Guerra y paz: falso dilema
Por: Fernando Londoño Hoyos
En una división de aguas que Jaime Jaramillo Panesso llamó maniqueísmo puro, el candidato Santos ha resuelto que los colombianos son amigos de la paz, si están de acuerdo con los llamados diálogos de La Habana, o amigos de la guerra en caso contrario. Vale la pena salirle al paso a semejante bárbaro dilema, lleno de contradicciones y sofismas.
Lo primero, es que no estamos en guerra. La guerra es muy otra cosa que lo que sufrimos, que es terrorismo puro. Llevamos 50 años padeciendo estos bandidos, que no son un ejército, ni pueden pretender serlo. Sin ejércitos enfrentados, no hay guerra.
Los ejércitos representan un Estado, o una parte del Estado. Las FARC no representan a nadie. Las últimas, las antepenúltimas y todas las encuestas de ayer y de siempre, revelan que a las FARC las detestamos por igual todos los colombianos. Nunca han sobrepasado en favorabilidad los márgenes de error.
La guerra al interior de un Estado se llama, desde los tiempos de la muy antigua Roma, una guerra civil. Colombia no está en guerra civil, ni lo estuvo después de la que se llamó por sus tres años de trágica duración, la de los mil días.
Es cierto que grupos de izquierda radical, el partido comunista para ser exactos, quisieron usar esos bandoleros como brazo armado de una contienda política. Si fueran consecuentes, propondrían que las FARC se sometieran a los Protocolos de Ginebra sobre conflictos internos. Las FARC le huyen a esas reglas del Derecho Internacional Humanitario porque saben que su causa, su estructura y sus métodos no tienen ni remoto parentesco con los que calificarían como ejército un grupo armado y guerra lo que no pasa de ser aquella sucesión caótica de actos terrorista de la que arriba hablamos.
No es verdad que nos dividamos entre amigos de la paz y amigos de la guerra. Nadie es amigo de la guerra, salvo una mente loca como la de Nietzche, como nadie es amigo de la enfermedad, de la miseria, de la maldad o de la peste. Lo que hay son distintas visiones sobre la manera de controlar el terrorismo y las hubo por los siglos de los siglos.
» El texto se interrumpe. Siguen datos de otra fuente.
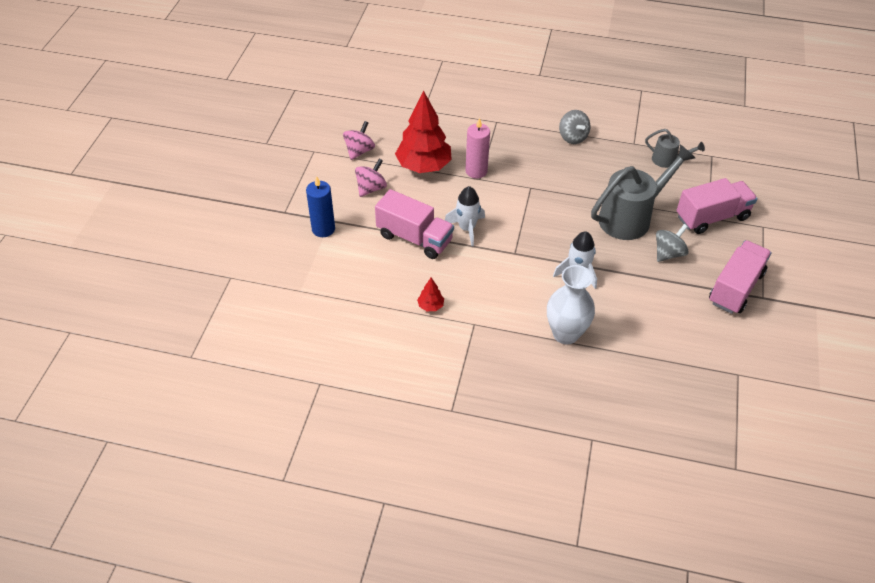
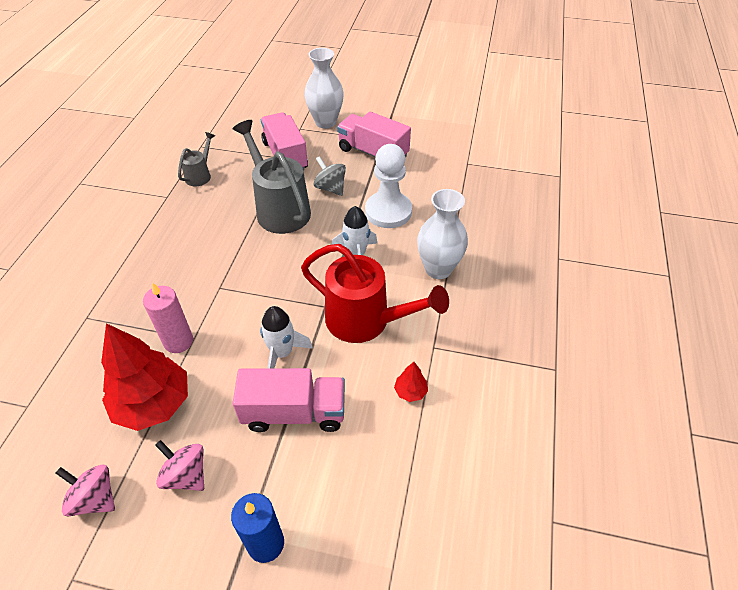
camera: 90 degrees left, 0 degrees up
pink truck [375,189,454,259] -> pink truck turned 60 degrees clockwise [233,368,345,432]
grey spinning top [559,110,590,144] -> none
none -> red watering can [301,244,449,343]
none -> white vase [304,48,344,129]
none -> white pawn [365,144,412,228]

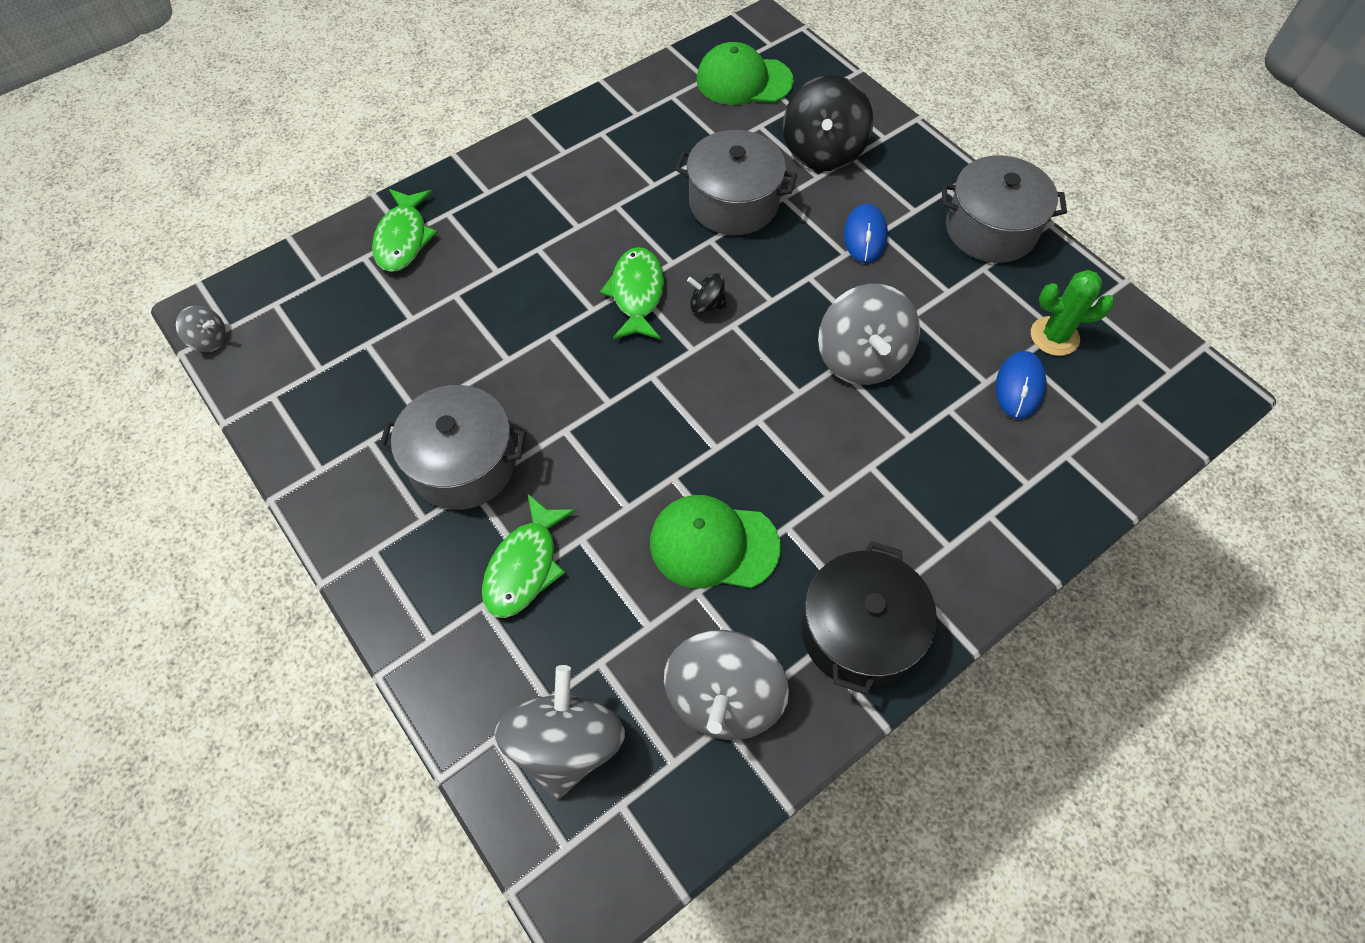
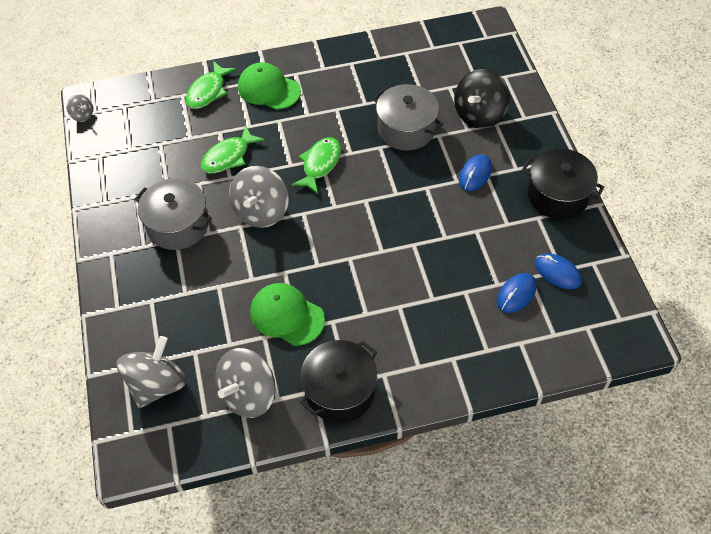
camera: 25 degrees right, 5 degrees down
green fish [482,494,576,618] -> green fish moved to [201,125,265,173]
black spinning top [687,273,727,313] -> none
green cap [697,42,794,105] -> green cap moved to [238,62,301,110]
grey spinning top [818,284,920,385] -> grey spinning top moved to [229,166,289,228]
grey pot [942,156,1067,263] -> black pot [522,149,604,219]
green cactus [1031,270,1114,356] -> blue mouse [535,254,582,289]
No es verdad que estemos más cerca que nunca de lo que Santos llama la paz. Estuvo más próxima la tranquilidad ciudadana, o el imperio del orden público en agosto del 2.010 que ahora. Las estadísticas oficiales lo atestiguan. No estamos próximos a ganar la paz ni nada que se le parezca.
Las FARC no representan ninguna visión del país, ningún criterio para distinguir un modelo de sociedad u otro. Su dramática soledad lo demuestra. Lo que ha pasado es que Santos, buscando celebridad y la reelección, le ha dado micrófono a unos delincuentes, a una mafia organizada, para bautizarla ejército y para llamar guerra al terrorismo que ejerce.
Los llamados diálogos de paz son moralmente imposibles, jurídicamente impracticables, políticamente condenables. No se puede negociar la estructura del Estado, el porvenir de la Nación, la soberanía territorial de espaldas al país y a favor de unos delincuentes y de un credo ideológico agazapado en la sombra.
Los colombianos no nos dividimos entre amigos de la paz y de la guerra. Ese dilema es absurdo, grotesco. Los condenados por Santos a las llamas del infierno porque seríamos amigos de una guerra sin fin, no pasa de ser un mal truco político y el más falso de los dilemas en que quisieran envolvernos.